I recently shared the latest system setup here #774 on my project thread.

As I shared/discussed in detail in my post here on the remote thread, I can do all the TV/video watching on my audio(-visual) dedicated PC which has software TV tuner capable of regular digital TV channels, all the BS (Satellite) 2K TV channels and all the 4K TV channels, through optical internet connection receiving all the TV channels through ultra-high-speed optical internet access (we call Optical TV).

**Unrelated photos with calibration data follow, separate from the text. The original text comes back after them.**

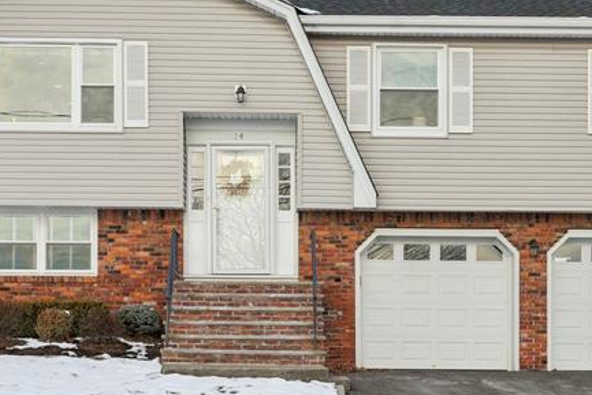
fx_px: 1302
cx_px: 321
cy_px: 137
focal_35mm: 79
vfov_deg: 17.2
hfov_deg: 25.6
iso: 100
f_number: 9
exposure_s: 1/160
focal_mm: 33.5
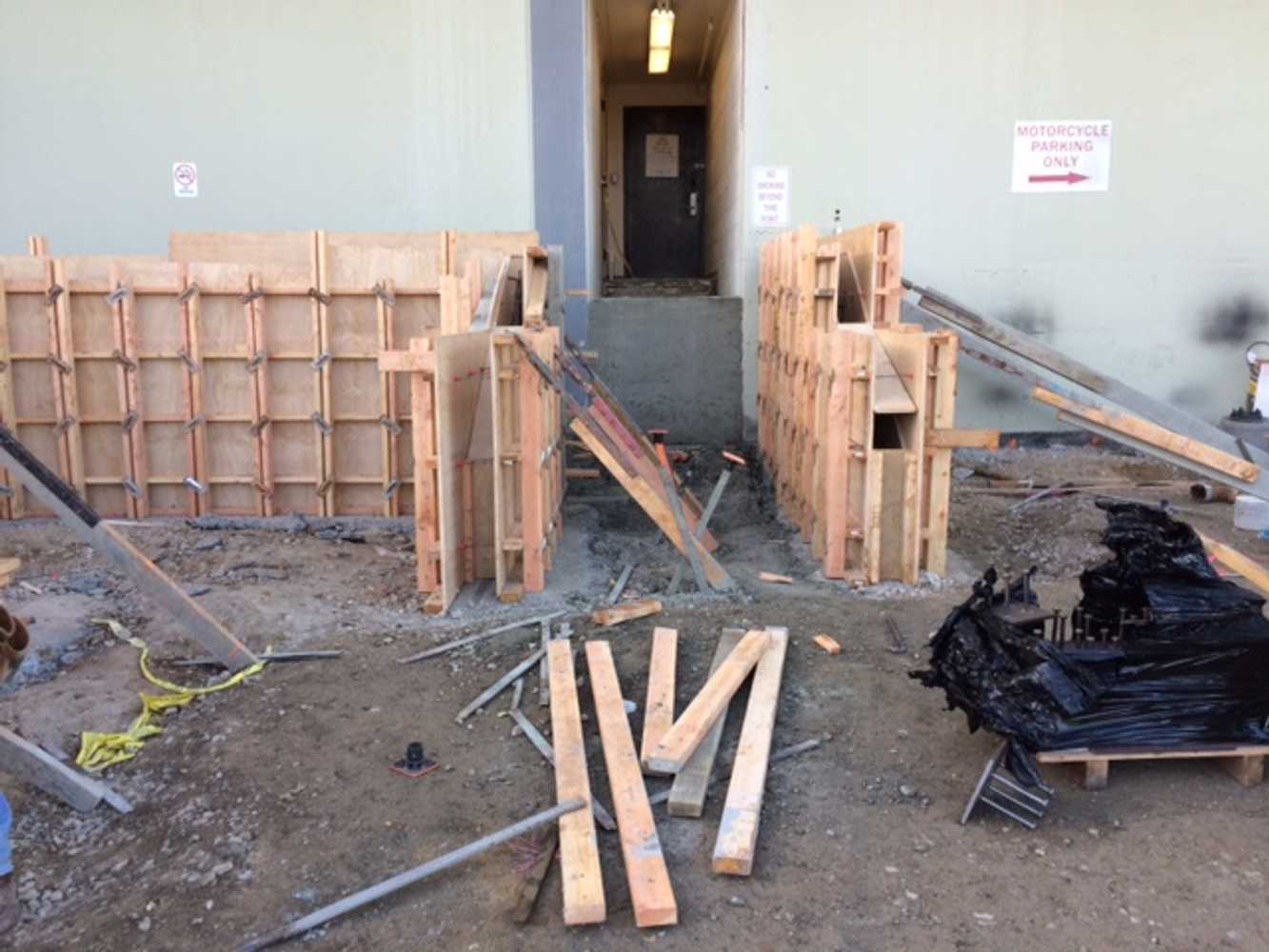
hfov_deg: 61.7
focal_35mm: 29
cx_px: 634
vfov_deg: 48.2
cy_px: 476
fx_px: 1063
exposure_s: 1/120
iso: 32
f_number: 2.2
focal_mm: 4.15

I connect, therefore, Panasonic 55-inch 4K OLED TV as "second PC monitor of 4K resolution" to the audio(-visual) dedicated PC with one slim HDMI cable for "TV/video viewing" while all the audio signal can be processed by my DSP-based multichannel multi-SP-driver multi-amplifier fully active audio setup; actually my audio rig is 5-way (L&R 10-channel) having L&R sub-woofers, woofers, midrange squawkers, tweeters and puer-tweeters.
WS00005868.JPG


I assume, if you have optical internet access to any of the TV channels and AV programs (like YouTube, etc.) with your PC, then I would like to suggest using your 4K (or even 8K?) TV as second PC monitor and process all the audio signals by DSP software in your PC hopefully all in ASIO routing.